In order to make your pipelines both trackable and open to collaboration, you have the ability to pull a version of any function in your organization at any time and look at the custom code.

Python SDK
CLI
CE Dashboard
Python SDK

In order to pull a version of a function through the Python SDK, you can use the client method pull_function_version:

def pull_function_version(self,
function_id: Text,
version_id: Text,
output_path: Text = None)

The function_id and the version_id define which custom function to download, whereas output_path, if defined, will be used as a path to download the function to. If it is not defined, the function is downloaded to local directory.

Moreover, if you are in a Jupyter Notebook setting, you can use the client method called magic_function.
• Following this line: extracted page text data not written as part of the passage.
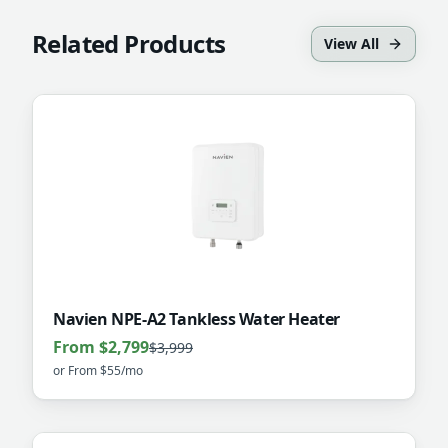
Related Products
View All
Navien NPE-A2 Tankless Water Heater
From $2,799
$3,999
or
From $55/mo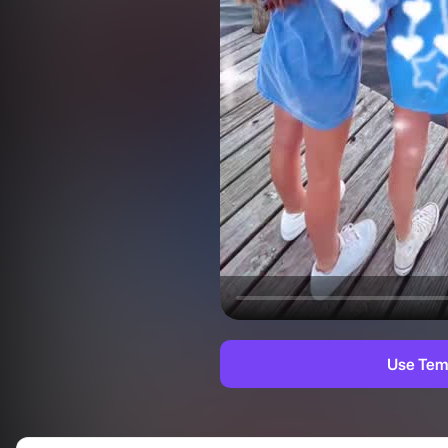
Use Tem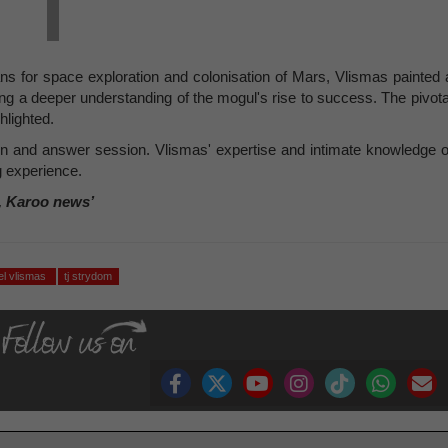
ans for space exploration and colonisation of Mars, Vlismas painted 
ring a deeper understanding of the mogul's rise to success. The pivota
hlighted.
n and answer session. Vlismas' expertise and intimate knowledge o
 experience.
, Karoo news’
el vlismas
tj strydom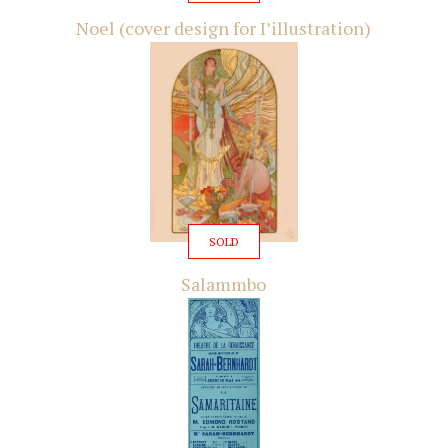
Noel (cover design for I’illustration)
SOLD
Salammbo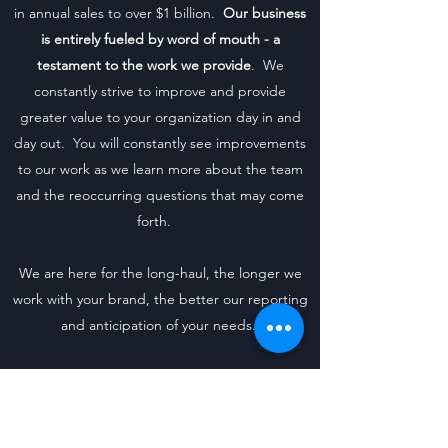
in annual sales to over $1 billion.
Our business
is entirely fueled by word of mouth - a
testament to the work we provide
. We
constantly strive to improve and provide
greater value to your organization day in and
day out. You will constantly see improvements
to our work as we learn more about the team
and the reoccurring questions that may come
forth.
We are here for the long-haul, the longer we
work with your brand, the better our reporting
and anticipation of your needs.
Core Tenants of Our Pricing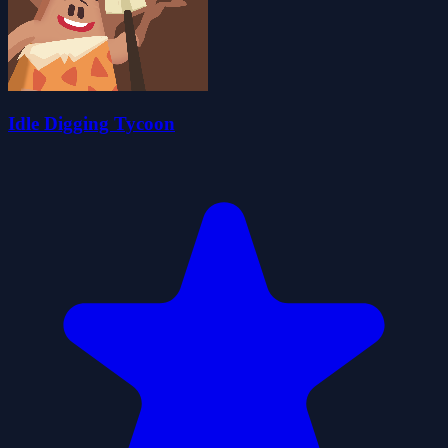
Idle Digging Tycoon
It will pull the function but instead of downloading into a local file like pull_function_version, it will write it to your notebook as an executable cell, so you can test and improve in an efficient manner.

def magic_function(self,
function_id: Text,
version_id: Text)
CLI

In order to pull a function through the CLI, please follow:

cengine function pull FUNCTION_ID VERSION_ID [--output_path=OUTPUT_PATH]

where:

  • FUNCTION_ID is a string idetifier for the function

  • VERSION_ID is a string identifier for the function version

  • OUTPUT_PATH is an optional path value, which, if defined, will be used to download the function to. If it is not defined, the function is downloaded to local directory.

CE Dashboard

Currently, this feature is unavailable.

We are working hard to create a dashboard for the Core Engine. Please see our roadmap for an indication of when this feature will be released.